PROBLEM:
Wherever a picture sits, omit it. Output the rest of the listing exactly.

EXERCISE DATA:
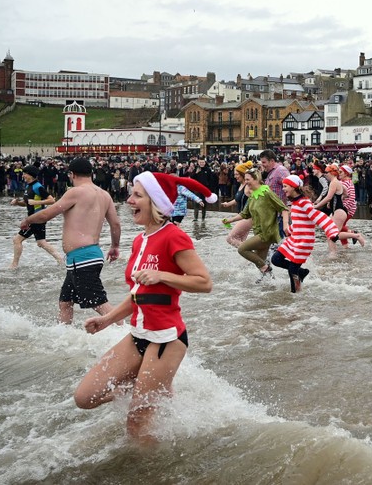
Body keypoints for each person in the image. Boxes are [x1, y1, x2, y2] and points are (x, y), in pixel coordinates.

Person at [74, 170, 213, 445]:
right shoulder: (140, 239)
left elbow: (204, 282)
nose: (128, 201)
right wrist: (108, 319)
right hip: (139, 335)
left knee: (137, 426)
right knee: (85, 397)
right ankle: (146, 388)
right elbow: (139, 293)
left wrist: (163, 275)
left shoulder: (174, 236)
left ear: (157, 203)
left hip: (166, 338)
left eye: (137, 195)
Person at [19, 158, 131, 324]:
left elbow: (46, 214)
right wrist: (115, 246)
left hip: (82, 258)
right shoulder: (104, 195)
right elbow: (115, 223)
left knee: (99, 303)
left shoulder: (75, 192)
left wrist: (28, 220)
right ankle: (64, 333)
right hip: (88, 256)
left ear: (72, 174)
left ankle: (125, 333)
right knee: (65, 302)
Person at [272, 175, 363, 293]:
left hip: (303, 241)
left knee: (292, 269)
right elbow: (300, 221)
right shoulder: (295, 202)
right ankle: (301, 273)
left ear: (293, 187)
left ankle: (295, 295)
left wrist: (333, 232)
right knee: (276, 259)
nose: (283, 189)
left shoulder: (304, 202)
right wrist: (290, 230)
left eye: (285, 186)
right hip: (294, 239)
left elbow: (320, 218)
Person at [234, 169, 288, 281]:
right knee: (260, 261)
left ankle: (266, 270)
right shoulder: (253, 195)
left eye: (248, 179)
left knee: (242, 249)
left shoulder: (267, 192)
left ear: (256, 179)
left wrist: (285, 226)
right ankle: (271, 282)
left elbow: (283, 208)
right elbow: (244, 214)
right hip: (258, 232)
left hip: (267, 233)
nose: (246, 182)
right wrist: (229, 220)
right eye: (245, 180)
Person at [9, 165, 63, 269]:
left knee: (17, 239)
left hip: (37, 218)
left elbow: (52, 200)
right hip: (34, 218)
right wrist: (17, 203)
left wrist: (36, 202)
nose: (23, 175)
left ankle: (14, 265)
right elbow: (27, 203)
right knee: (41, 242)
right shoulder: (28, 186)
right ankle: (60, 260)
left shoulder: (38, 187)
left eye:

EXERCISE RESPONSE:
Body keypoints for each person in the image. Boxes are [x1, y1, x2, y2] and points are (x, y), in pixel coordinates.

Person at [74, 170, 213, 445]:
right shoulder: (140, 239)
left elbow: (204, 282)
nose: (128, 201)
right wrist: (108, 319)
right hip: (139, 335)
left knee: (137, 426)
right knee: (85, 397)
right ankle: (146, 388)
right elbow: (139, 293)
left wrist: (163, 275)
left shoulder: (174, 236)
left ear: (157, 203)
left hip: (166, 338)
left eye: (137, 195)
Person at [19, 158, 131, 324]:
left elbow: (46, 214)
right wrist: (115, 246)
left hip: (82, 258)
right shoulder: (104, 195)
right elbow: (115, 223)
left knee: (99, 303)
left shoulder: (75, 192)
left wrist: (28, 220)
right ankle: (64, 333)
right hip: (88, 256)
left ear: (72, 174)
left ankle: (125, 333)
right knee: (65, 302)
Person at [272, 175, 363, 293]:
left hip: (303, 241)
left knee: (292, 269)
right elbow: (300, 221)
right shoulder: (295, 202)
right ankle: (301, 273)
left ear: (293, 187)
left ankle: (295, 295)
left wrist: (333, 232)
right knee: (276, 259)
nose: (283, 189)
left shoulder: (304, 202)
right wrist: (290, 230)
left eye: (285, 186)
right hip: (294, 239)
left elbow: (320, 218)
Person at [234, 169, 288, 281]:
right knee: (260, 261)
left ankle: (266, 270)
right shoulder: (253, 195)
left eye: (248, 179)
left knee: (242, 249)
left shoulder: (267, 192)
left ear: (256, 179)
left wrist: (285, 226)
right ankle: (271, 282)
left elbow: (283, 208)
right elbow: (244, 214)
right hip: (258, 232)
left hip: (267, 233)
nose: (246, 182)
right wrist: (229, 220)
right eye: (245, 180)
Person at [9, 165, 63, 269]:
left knee: (17, 239)
left hip: (37, 218)
left elbow: (52, 200)
right hip: (34, 218)
right wrist: (17, 203)
left wrist: (36, 202)
nose: (23, 175)
left ankle: (14, 265)
right elbow: (27, 203)
right knee: (41, 242)
right shoulder: (28, 186)
right ankle: (60, 260)
left shoulder: (38, 187)
left eye:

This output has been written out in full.